A writ petition has been filed in the Delhi High Court by Mudrakash Investfin, a registered non-banking finance company (NBFC), against Yes Bank in the matter involving its deal to sell stressed assets to investment banker JC Flowers. In the petition, the NBFC has alleged that Yes Bank created tailor-made criteria that suits a particular buyer and did not disclose that JC Flowers, the bidder approved by it, was issuing ‘security receipts’ (SRs) or ‘hope notes’ for 85 percent of its bidding amount.
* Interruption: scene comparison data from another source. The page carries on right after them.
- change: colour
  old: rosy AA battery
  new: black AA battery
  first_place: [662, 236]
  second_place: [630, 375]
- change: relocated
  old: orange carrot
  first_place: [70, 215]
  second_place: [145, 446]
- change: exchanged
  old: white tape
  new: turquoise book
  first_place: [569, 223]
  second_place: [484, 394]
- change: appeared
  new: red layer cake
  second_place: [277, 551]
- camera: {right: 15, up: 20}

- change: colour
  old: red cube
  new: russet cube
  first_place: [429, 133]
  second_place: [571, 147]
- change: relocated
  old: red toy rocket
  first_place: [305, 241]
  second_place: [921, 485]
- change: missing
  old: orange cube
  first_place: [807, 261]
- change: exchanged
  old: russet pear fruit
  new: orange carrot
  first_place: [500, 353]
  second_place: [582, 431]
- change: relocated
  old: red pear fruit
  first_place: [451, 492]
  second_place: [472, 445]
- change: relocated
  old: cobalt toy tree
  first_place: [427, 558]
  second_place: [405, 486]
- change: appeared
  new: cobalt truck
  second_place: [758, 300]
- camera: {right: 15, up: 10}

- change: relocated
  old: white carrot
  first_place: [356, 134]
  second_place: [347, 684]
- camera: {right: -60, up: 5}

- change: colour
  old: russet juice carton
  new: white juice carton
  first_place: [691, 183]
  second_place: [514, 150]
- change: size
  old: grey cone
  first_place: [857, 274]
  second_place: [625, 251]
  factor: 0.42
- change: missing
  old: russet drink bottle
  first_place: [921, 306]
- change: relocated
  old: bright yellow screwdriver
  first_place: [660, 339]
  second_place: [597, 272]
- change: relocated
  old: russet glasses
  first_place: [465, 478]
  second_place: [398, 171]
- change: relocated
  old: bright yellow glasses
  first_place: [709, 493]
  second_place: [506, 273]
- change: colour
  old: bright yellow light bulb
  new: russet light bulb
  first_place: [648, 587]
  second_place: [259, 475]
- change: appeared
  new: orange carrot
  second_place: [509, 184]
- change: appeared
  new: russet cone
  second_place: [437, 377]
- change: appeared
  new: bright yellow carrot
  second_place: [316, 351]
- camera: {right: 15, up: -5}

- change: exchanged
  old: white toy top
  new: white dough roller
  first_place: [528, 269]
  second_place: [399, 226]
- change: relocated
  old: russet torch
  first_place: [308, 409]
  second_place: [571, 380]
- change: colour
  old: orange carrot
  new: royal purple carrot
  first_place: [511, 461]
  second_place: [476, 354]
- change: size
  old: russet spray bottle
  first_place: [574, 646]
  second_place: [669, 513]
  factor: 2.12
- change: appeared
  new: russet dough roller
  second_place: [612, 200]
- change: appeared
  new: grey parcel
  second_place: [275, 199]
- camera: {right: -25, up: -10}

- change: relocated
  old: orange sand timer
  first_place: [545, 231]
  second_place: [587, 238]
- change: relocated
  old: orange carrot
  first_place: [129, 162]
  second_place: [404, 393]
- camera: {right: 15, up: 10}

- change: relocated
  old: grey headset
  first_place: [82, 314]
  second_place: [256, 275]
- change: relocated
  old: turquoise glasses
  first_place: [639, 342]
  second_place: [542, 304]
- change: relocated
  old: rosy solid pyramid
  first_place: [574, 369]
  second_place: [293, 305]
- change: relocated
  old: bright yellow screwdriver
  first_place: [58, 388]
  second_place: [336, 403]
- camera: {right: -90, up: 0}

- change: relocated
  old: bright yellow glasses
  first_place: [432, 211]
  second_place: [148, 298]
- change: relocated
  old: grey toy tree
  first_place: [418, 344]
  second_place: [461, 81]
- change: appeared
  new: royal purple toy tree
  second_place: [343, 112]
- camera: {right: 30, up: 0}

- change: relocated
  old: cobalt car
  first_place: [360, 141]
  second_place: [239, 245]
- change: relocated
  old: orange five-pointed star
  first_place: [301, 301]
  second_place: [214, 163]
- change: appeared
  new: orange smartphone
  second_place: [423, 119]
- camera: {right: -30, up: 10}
The petition, has stated that Yes Bank will be left with no money from the recoveries based on the structure of the SRs.
Costly haircut
As part of the deal, Yes Bank is taking an upfront 76 percent haircut on its stressed assets book worth ₹48,000 crore. JC Flowers has agreed for a consideration of ₹11,183 crore out of which it will be paying Yes Bank only 15 percent or around ₹1,677 crore upfront. The remaining 85% or ₹9,500 crore has been converted into SRs. But to get ₹1,677 crore amount upfront, Yes Bank has agreed to invest ₹375 crore into an asset reconstruction company of JC Flowers for a 20 percent stake.
On December 1, businessline had reported that private equity fund Cerberus Capital had offered ₹8,300 crore upfront all-cash deal to Yes Bank, which has not been considered by it. The petitioner has now racked up this offer of Cerberus in its petition for its arguments. The petition states that there was a lack of probity by Yes Bank and the criteria to identify JC Flowers and relation between its ARC was not known.